No DVD, que se destina a todos os professores e educadores que desejam conhecer e participar na conservação do habitat pseudo-estepário e biodiversidade associada, estarão disponíveis, para além de um vídeo que demonstra as acções de conservação realizadas no contexto do projecto referido, um Caderno do Professor com Guia de Apoio à Conservação do Penereiro-das-torres, um Caderno Pedagógico e fichas de exercícios para os três ciclos do Ensino Básico e Ensino Secundário.
No âmbito das várias acções do Projecto Peneireiro-das-torres, foi produzido um conjunto de relatórios que estão disponíveis para consulta. No entanto, alguns contêm informação que poderá criar vulnerabilidade acrescida a uma espécie tão sensível como o Peneireiro-das-torres. Deste modo, apenas alguma documentação está disponível online.

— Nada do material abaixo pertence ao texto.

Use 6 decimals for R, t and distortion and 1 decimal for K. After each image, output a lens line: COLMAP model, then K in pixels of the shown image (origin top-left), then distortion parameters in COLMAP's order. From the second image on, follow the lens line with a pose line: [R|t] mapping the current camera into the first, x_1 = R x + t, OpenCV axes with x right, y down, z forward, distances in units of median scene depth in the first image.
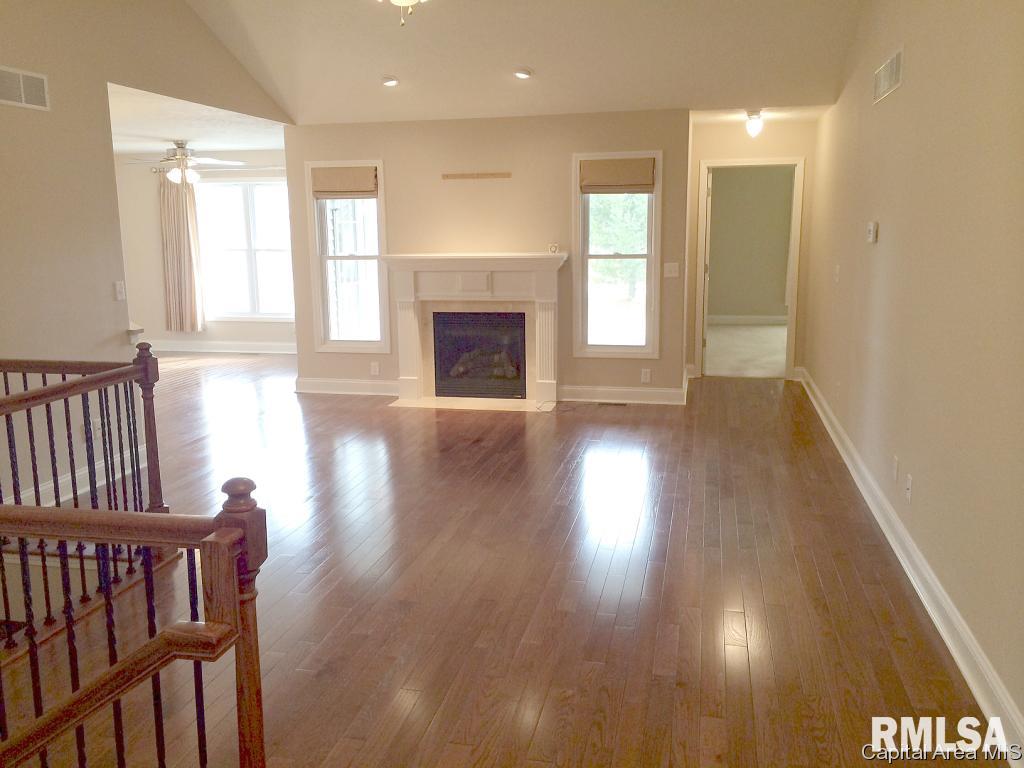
lens RADIAL K [[872.0, 0, 509.4], [0, 872.0, 381.7], [0, 0, 1]] dist [0.064398, -0.057241]
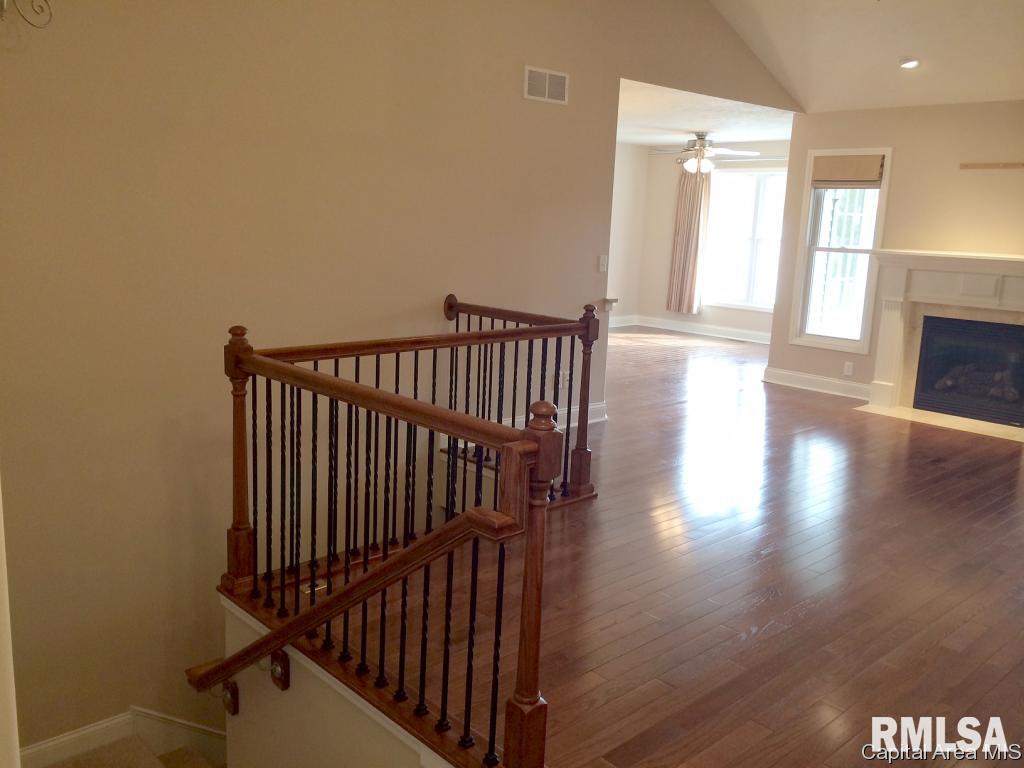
lens RADIAL K [[872.0, 0, 508.2], [0, 872.0, 383.9], [0, 0, 1]] dist [0.064398, -0.057241]
pose [[0.826092, 0.151114, -0.542897, 0.063958], [-0.147510, 0.987771, 0.050488, 0.007798], [0.543888, 0.038375, 0.838280, -0.001292]]
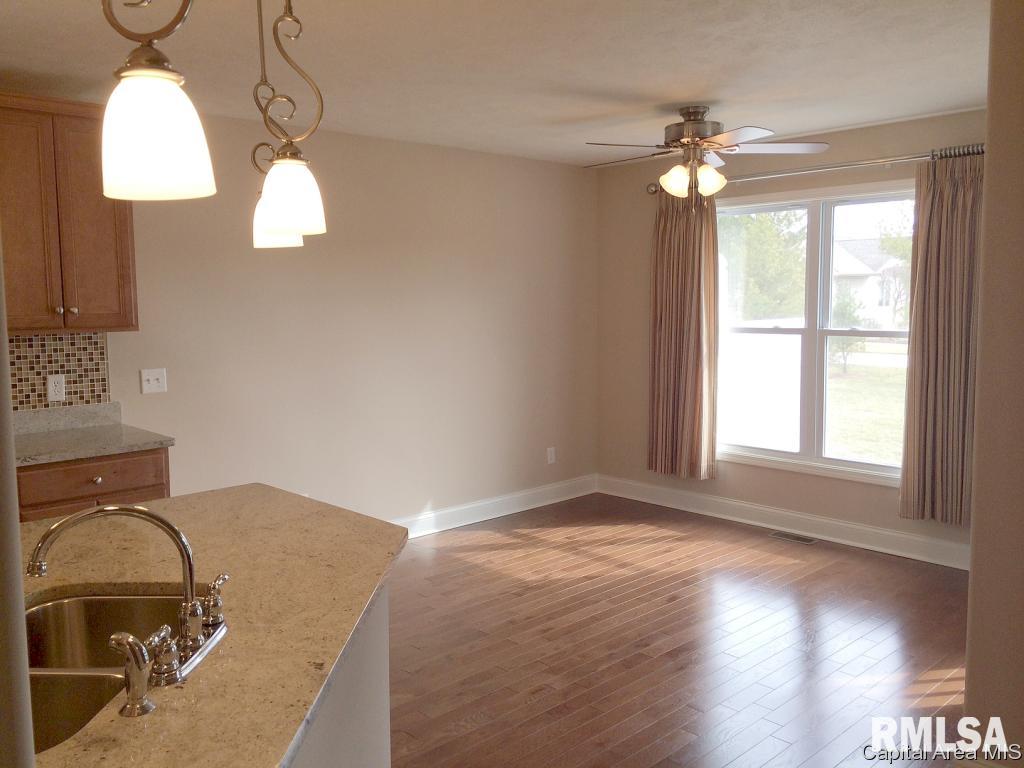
lens RADIAL K [[872.0, 0, 508.6], [0, 872.0, 380.7], [0, 0, 1]] dist [0.064398, -0.057241]
pose [[0.832935, 0.059840, -0.550125, -0.222537], [-0.096788, 0.994566, -0.038360, -0.118037], [0.544840, 0.085197, 0.834201, 0.668039]]
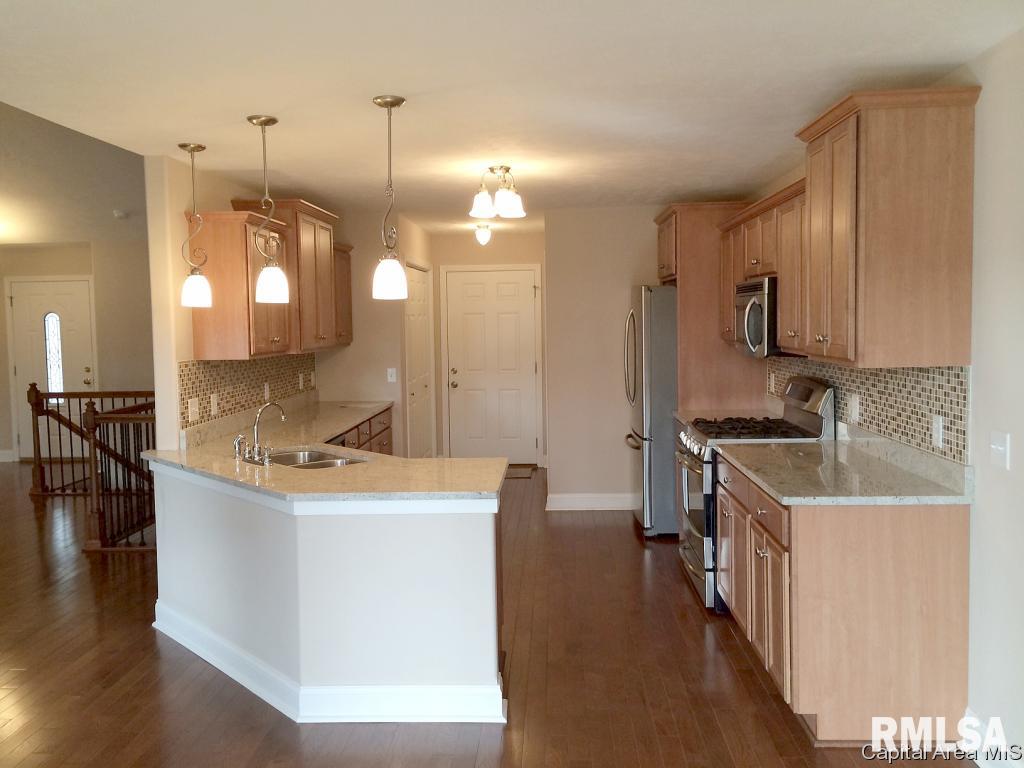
lens RADIAL K [[872.0, 0, 512.2], [0, 872.0, 380.9], [0, 0, 1]] dist [0.064398, -0.057241]
pose [[-0.984441, 0.036142, -0.171960, -0.437827], [-0.007763, 0.968717, 0.248045, -0.229898], [0.175546, 0.245520, -0.953364, 1.285607]]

Se desejar consultar algum relatório que não consta neste portal, por favor contacte a LPN.
Nome comum
Peneireiro-das-torres, Peneireiro-de-dorso-liso ou Francelho. Noutras línguas é chamado de Cernícalo primilla (espanhol), Lesser kestrel (inglês), Faucon crécerellette (francês) ou Rötelfalke (alemão).
Sistemática
Classe Aves, Ordem Falconiforme, Família Falconidae
Morfologia
Ave de presa com 29-32 cm de comprimentos e 58-72 cm de envergadura. O peso raramente ultrapassa os 200gr.
Distribuição
Nidifica na região Mediterrânica e interior do continente Euroasiático, e inverna na África sub-sahariana. Na migração pode efectuar voos sem paragens durante 2400 km.
Habitat
Áreas com predominância de cultivo extensivo de cereal de sequeiro, em regime de rotação com pousios.
Alimentação
Essencialmente insectos (gafanhotos, grilos-ralos e escaravelhos), mas também pequenos répteis (lagartixas) e pequenos mamíferos, como ratos do campo.
Comportamento
Ave colonial, mas que pode nidificar isoladamente, chegando a formar colónias que podem ultrapassar a centena de casais. Em Portugal nidifica quase exclusivamente em paredes e telhados de edifícios abandonados, apoveitando as cavidades que surgem naturalmente. Caça geralmente em grupo, peneirando à procura de alimento, que pode ser ingerido no ar. Durante o período de cortejamento (antes e durante a postura) os machos alimentam as fêmeas.
Nidificação
Em Abril-Maio iniciam as posturas (3-5 ovos). A incubação prolonga-se por 28 dias e é feita por ambos os progenitores. Em Maio-Junho nascem as crias que permanecem no ninho cerca de um mês, alimentadas pelos progenitores. Entre Junho e Julho as crias com 35 dias de idade abandonam o ninho.